- Siracká in 2018
- Born: 1 May 1926 Uherské Hradiště, Czechoslovakia
- Died: 21 February 2023 (aged 96)
- Citizenship: Czechoslovakia; Slovakia;
- Awards: National award, Slovakia (1983); Order of Ľudovít Štúr (2000); Pribina Cross (2006); Sasakawa Health Prize (2011); European Citizen's Prize (2015);

Academic background
- Education: Comenius University
- Thesis: Oxygen Effect on Tumour Cells and Their Sensitivity Towards Radiation (1964)
- Medical career
- Field: Physician
- Research: Oncology; radiotherapy;

= Eva Siracká =

Slovak physician (1926–2023)

Eva Siracká (1 May 1926 – 21 February 2023) was a Slovak physician. Between 1990 and 2020, she served as the president of the League Against Cancer NGO. In 2011, she became the first European woman to receive the Sasakawa Health Prize, awarded by the World Health Organisation. She is considered one of the Greatest Slovaks.

==Early life==
Eva Siracká was born on 1 May 1926 in Uherské Hradiště in the Czech part of Czechoslovakia, but lived in Slovakia since her childhood. She studied at the Faculty of Medicine of the Comenius University in Bratislava from 1945 to 1951 with a focus on cancer as she carried out her practice at St. Elizabeth Cancer Institute Hospital.

==Career==
After graduation, she worked at the Oncology Institute in Bratislava. She was the first woman in Slovakia to work in the field of radiotherapy, researching the oxygen effect on tumour cells and their sensitivity towards radiation. She successfully defended her thesis in 1964.

In 1969, she received a six-month scholarship at the Karolinska Institute in Stockholm. Later, she devoted herself to clinically-oriented research at the Institute of Experimental Oncology at the Slovak Academy of Sciences until 1991. During her tenure, she also visited foreign workplaces and worked in Berlin for one year.

=== League Against Cancer ===
In 1990, Siracká founded the League Against Cancer in Bratislava. She was the president of the League Against Cancer since its inception. In a 2016 interview, she jokingly said that "as long as the British Queen, who is my age, reigns, I will not be able to leave the Cancer League." However, she stepped down on 31 December 2020, aged 93.

== Political positions ==
In 2014, Siracká supported enshrining marriage in the constitution as a union between a man and a woman, which was pushed by the Christian Democratic Movement (KDH); this would also prevent judicial extension of marriage rights to same-sex couples. The KDH invited Siracká to present the proposal to Parliament with their chairman Ján Figeľ. In June 2014, it was passed and signed into law by President Ivan Gašparovič, with 102 of Slovakia's National Council's members voting for and 18 against.

== Personal life and death ==
Siracká was famous for saying, "Human stupidity is worse than cancer."

Siracká died on 21 February 2023, at the age of 96. President Zuzana Čaputová paid homage to Siracká's life after her death, stressing her contribution to increasing awareness about cancer in Slovakia. The speaker of the Slovak parliament Boris Kollár likewise paid homage to Siracká.

== Awards and honours ==
- 1983 National award for work dedicated to radiological research
- 2000 Order of Ľudovít Štúr, 3rd Class, for long-term professional and scientific research activity in oncology with a focus on radiotherapy, and the main contribution to the creation of the League Against Cancer and its activities
- 2006 Woman of the 21st Century award for lifelong contribution to the representation of Slovak women in the world
- 2006 Pribina Cross, first class, for significant merits and development of the Slovak Republic in the field of healthcare
- 2011 Sasakawa Health Prize bestowed by the World Health Organization.

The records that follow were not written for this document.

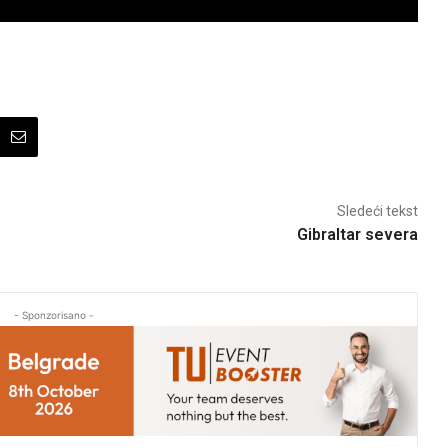
Sledeći tekst
Gibraltar severa
- Sponzorisano -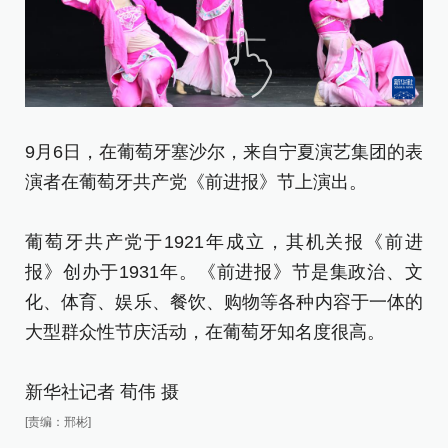
9月6日，在葡萄牙塞沙尔，来自宁夏演艺集团的表
9
演者在葡萄牙共产党《前进报》节上演出。
《
出
葡萄牙共产党于1921年成立，其机关报《前进
报》创办于1931年。《前进报》节是集政治、文
葡
化、体育、娱乐、餐饮、购物等各种内容于一体的
报
大型群众性节庆活动，在葡萄牙知名度很高。
化
大
新华社记者 荀伟 摄
新
[责编：邢彬]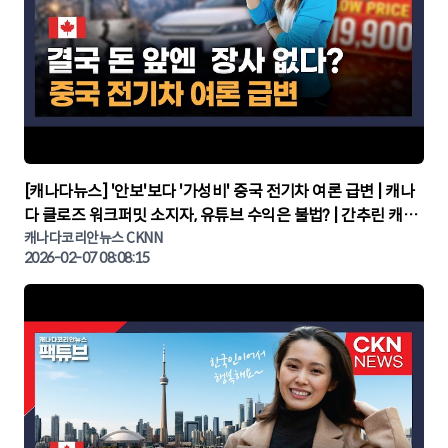
▶
[캐나다뉴스] '안보'보다 '가성비' 중국 전기차 여론 급변 | 캐나
다 클로즈 워크퍼밋 소지자, 유튜브 수익은 불법? | 간추린 캐나
다뉴스 | CKNNEWS, 캐나다코리안뉴스
캐나다코리안뉴스 CKNN
2026-02-07 08:08:15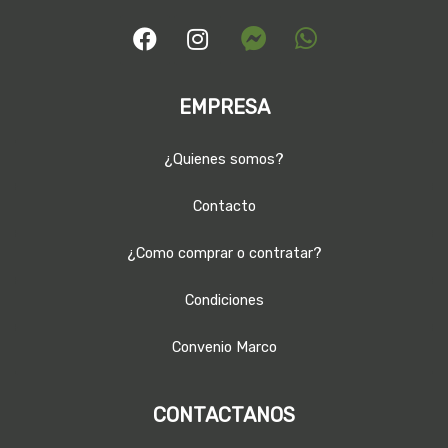
EMPRESA
¿Quienes somos?
Contacto
¿Como comprar o contratar?
Condiciones
Convenio Marco
CONTACTANOS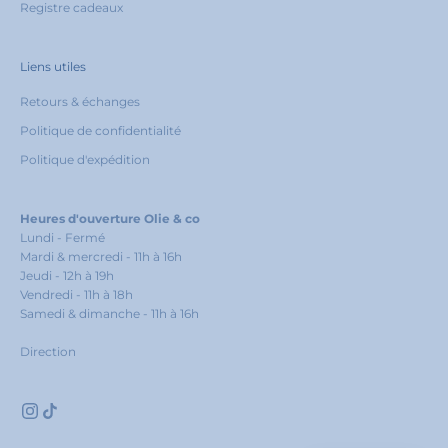
Registre cadeaux
Liens utiles
Retours & échanges
Politique de confidentialité
Politique d'expédition
Heures d'ouverture Olie & co
Lundi - Fermé
Mardi & mercredi - 11h à 16h
Jeudi - 12h à 19h
Vendredi - 11h à 18h
Samedi & dimanche - 11h à 16h
Direction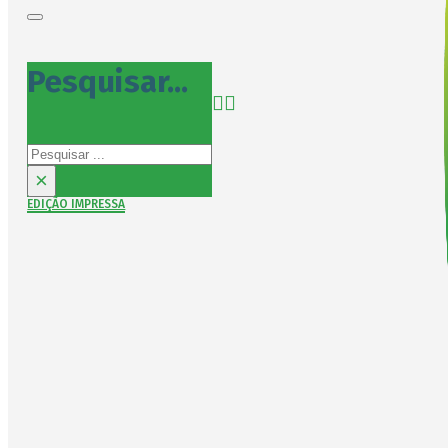
Pesquisar...
Pesquisar
×
EDIÇÃO IMPRESSA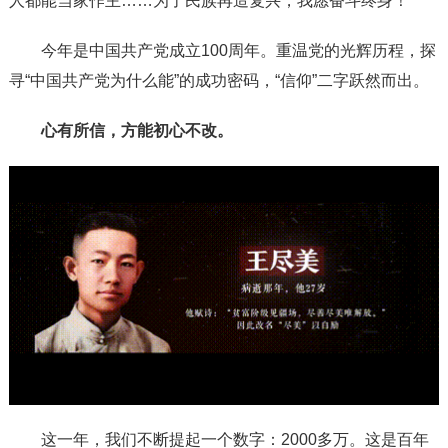
人都能当家作主……为了民族再造复兴，我愿奋斗终身！”
今年是中国共产党成立100周年。重温党的光辉历程，探
寻“中国共产党为什么能”的成功密码，“信仰”二字跃然而出。
心有所信，方能初心不改。
这一年，我们不断提起一个数字：2000多万。这是百年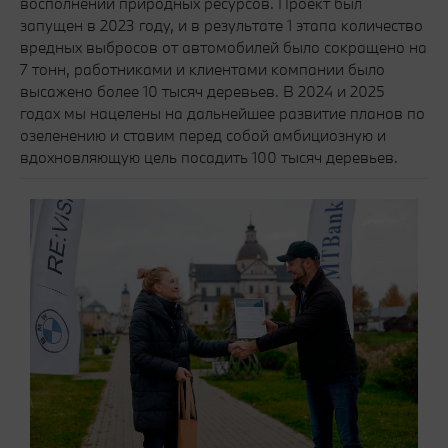
восполнении природных ресурсов. Проект был
запущен в 2023 году, и в результате 1 этапа количество
вредных выбросов от автомобилей было сокращено на
7 тонн, работниками и клиентами компании было
высажено более 10 тысяч деревьев. В 2024 и 2025
годах мы нацелены на дальнейшее развитие планов по
озеленению и ставим перед собой амбициозную и
вдохновляющую цель посадить 100 тысяч деревьев.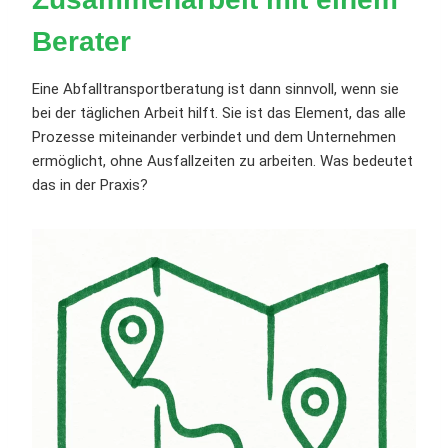
Berater
Eine Abfalltransportberatung ist dann sinnvoll, wenn sie
bei der täglichen Arbeit hilft. Sie ist das Element, das alle
Prozesse miteinander verbindet und dem Unternehmen
ermöglicht, ohne Ausfallzeiten zu arbeiten. Was bedeutet
das in der Praxis?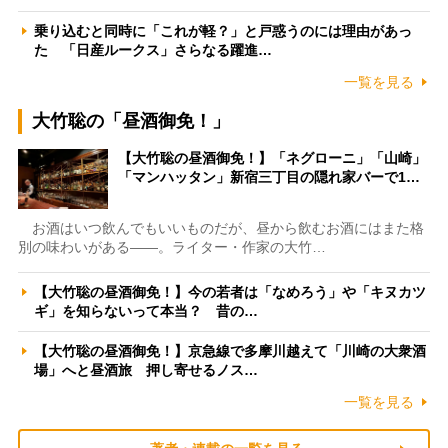
乗り込むと同時に「これが軽？」と戸惑うのには理由があっ
た 「日産ルークス」さらなる躍進…
一覧を見る
大竹聡の「昼酒御免！」
【大竹聡の昼酒御免！】「ネグローニ」「山崎」
「マンハッタン」新宿三丁目の隠れ家バーで1…
お酒はいつ飲んでもいいものだが、昼から飲むお酒にはまた格
別の味わいがある――。ライター・作家の大竹…
【大竹聡の昼酒御免！】今の若者は「なめろう」や「キヌカツ
ギ」を知らないって本当？ 昔の…
【大竹聡の昼酒御免！】京急線で多摩川越えて「川崎の大衆酒
場」へと昼酒旅 押し寄せるノス…
一覧を見る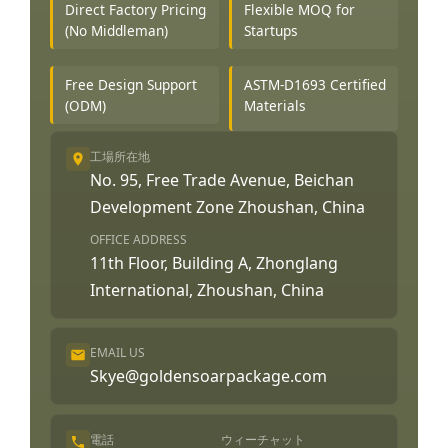
Direct Factory Pricing
Flexible MOQ for
(No Middleman)
Startups
Free Design Support
ASTM-D1693 Certified
(ODM)
Materials
工場所在地
No. 95, Free Trade Avenue, Beichan
Development Zone Zhoushan, China
OFFICE ADDRESS
11th Floor, Building A, Zhonglang
International, Zhoushan, China
EMAIL US
Skye@goldensoarpackage.com
電話
ウィーチャット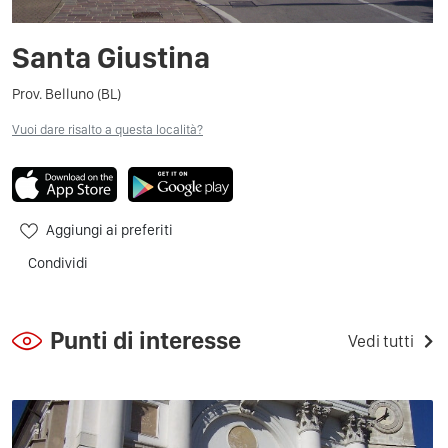
Santa Giustina
Prov. Belluno (BL)
Vuoi dare risalto a questa località?
Aggiungi ai preferiti
Condividi
Punti di interesse
Vedi tutti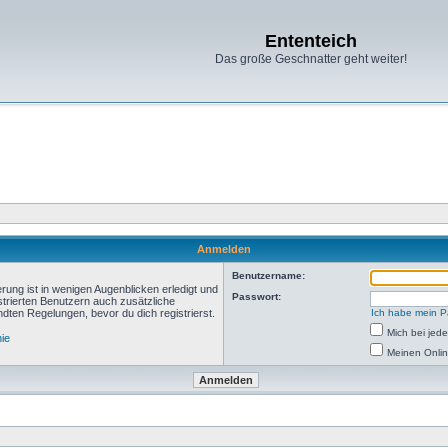
Ententeich
Das große Geschnatter geht weiter!
Anmelden
Benutzername:
rung ist in wenigen Augenblicken erledigt und
Passwort:
istrierten Benutzern auch zusätzliche
ten Regelungen, bevor du dich registrierst.
Ich habe mein P
Mich bei je
nie
Meinen Onlin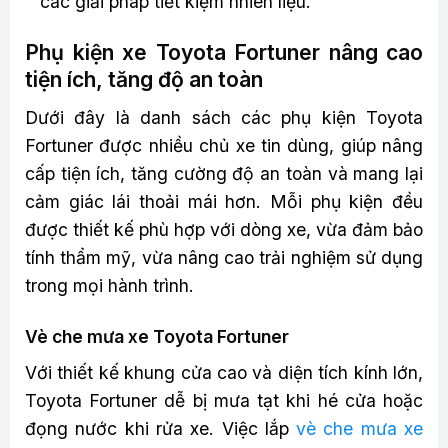
các giải pháp tiết kiệm nhiên liệu.
Phụ kiện xe Toyota Fortuner nâng cao
tiện ích, tăng độ an toàn
Dưới đây là danh sách các phụ kiện Toyota
Fortuner được nhiều chủ xe tin dùng, giúp nâng
cấp tiện ích, tăng cường độ an toàn và mang lại
cảm giác lái thoải mái hơn. Mỗi phụ kiện đều
được thiết kế phù hợp với dòng xe, vừa đảm bảo
tính thẩm mỹ, vừa nâng cao trải nghiệm sử dụng
trong mọi hành trình.
Vè che mưa xe Toyota Fortuner
Với thiết kế khung cửa cao và diện tích kính lớn,
Toyota Fortuner dễ bị mưa tạt khi hé cửa hoặc
đọng nước khi rửa xe. Việc lắp
vè che mưa xe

She was the first European woman to receive the award
- 2014 Bratislava's Personality of the Year
- 2015 European Citizen's Prize bestowed by the European Parliament

=== The Greatest Slovaks ===
Siracká was considered one of the 100 Greatest Slovaks according to a poll organised by Radio and Television of Slovakia (RTVS), which took place between October 2018 and May 2019.